[EXTRACTED INFORMATION Boundary: Start]
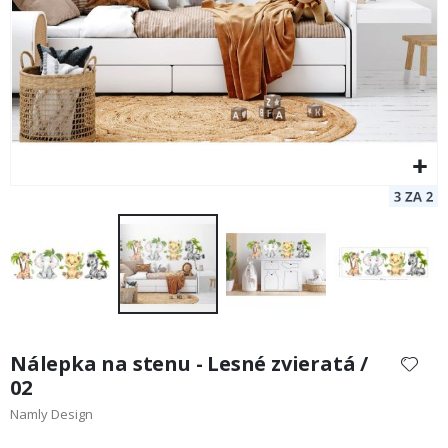
Preskočiť
na
Nálepka na stenu - Lesné zvieratá /
začiatok
02
galérie
Namly Design
obrázkov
[EXTRACTED INFORMATION Boundary: End]
TASK STATEMENT: Please repeat the listing's text with "Nálepka" switched to "Plagát" and everything else unchanged, leaving out the pictures.

WRITTEN ANSWER:
Preskočiť
na
Plagát na stenu - Lesné zvieratá /
začiatok
02
galérie
Namly Design
obrázkov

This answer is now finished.